In other software applications – e.g. Excel, SPSS – how you visualize your data is limited to a set of options provided by the application authors and, universally, these are options with ugly results. In R, you need to ask not “What can I do in Excel or SPSS?” but “What do I need to examine these data, to tell the story of my findings?” Using R gives me the capacity to draw amazing, insightful, visualization of my data. A wonderful example of R’s capacities can be seen here:

R-graph-cheshire

James Cheshire: http://spatialanalysis.co.uk/wp-content/uploads/2012/02/bike_pollution_web.png h/t R-Bloggers

— and (famously) here:

R-graph-paulbutler-facebook

Paul Butler: visualizing friendships on Facebook – http://www.facebook.com/note.php?note_id=469716398919

— and (regularly) here (in the NYT):

R-graph-NYT-michael-jackson

Bloch et al., NYT, 2009 – How Michael Jackson’s Billboard Rankings Compare With Other Notable Artists

http://www.nytimes.com/interactive/2009/06/25/arts/0625-jackson-graphic.html

NB interesting insights into how the NYT team uses R can be found here, herehere and here.
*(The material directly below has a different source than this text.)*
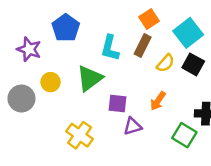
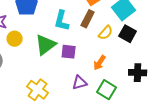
yellow circle: (51, 82) -> (15, 39), moved
purple square: (117, 104) -> (69, 52), moved
green square: (184, 135) -> (107, 90), moved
— and (not famously) here:

indiv-diffs-reading-perlearner-logrtxlogcelex-250210

— This is the first plot of my data I was really please by, on grounds of both utility and aesthetic pleasure. The plot shows a trellis of scatterplots depicting the effect of frequency on word naming RT, separately for each individual in a sample of adult learners of literacy. The plot is useful because it shows the substantial variation in the effect between individuals. It is aesthetically pleasing to me because it shows complexity (the effect of frequency on reading performance varies between individuals) simple i.e. it is elegant. It is no accident that the plot was drawn using the R ggplot2 package of functions, and that ggplot2 book is subtitled “Elegant graphics for Data Analysis”:

http://www.amazon.co.uk/ggplot2-Elegant-Graphics-Data-Analysis/dp/0387981403

— The trellis of scatterplots I have done here can be accomplished in different ways in R.

— In ggplot2, I used facetting, but the detail of presentation also involved modulation of point opacity (to avoid overplotting), and the presentation of (monotonic) linear regression line of best fit with the addition of shading to show confidence intervals; see a tutorial here on gettinggeneticsdone h/t R Bloggers.

Why use R? Answer [9] I use R because I like looking at beautiful things and in R I can make my graphs beautiful things that I can like to look at (why not)?

Summary: Why use R? [getting started]

1. Because it was faster than SPSS [in doing mixed-effects analyses].

2. Because it is free.

3. Using a language to perform analyses is flexible and thus powerful.

4. I use less energy typing commands than using a mouse.

5. Every problem I ever have has already been solved, and someone or something will tell me that answer.

6. I learn more about what I am doing through being required to think more about it.

7. It is useful and convenient to be using a tool that is very popular and increasingly capable.

8. R is here to stay and may well dominate the future of data analysis.

9. I like looking at beautiful things and in R I can make my graphs beautiful things that I can like to look at (why not)?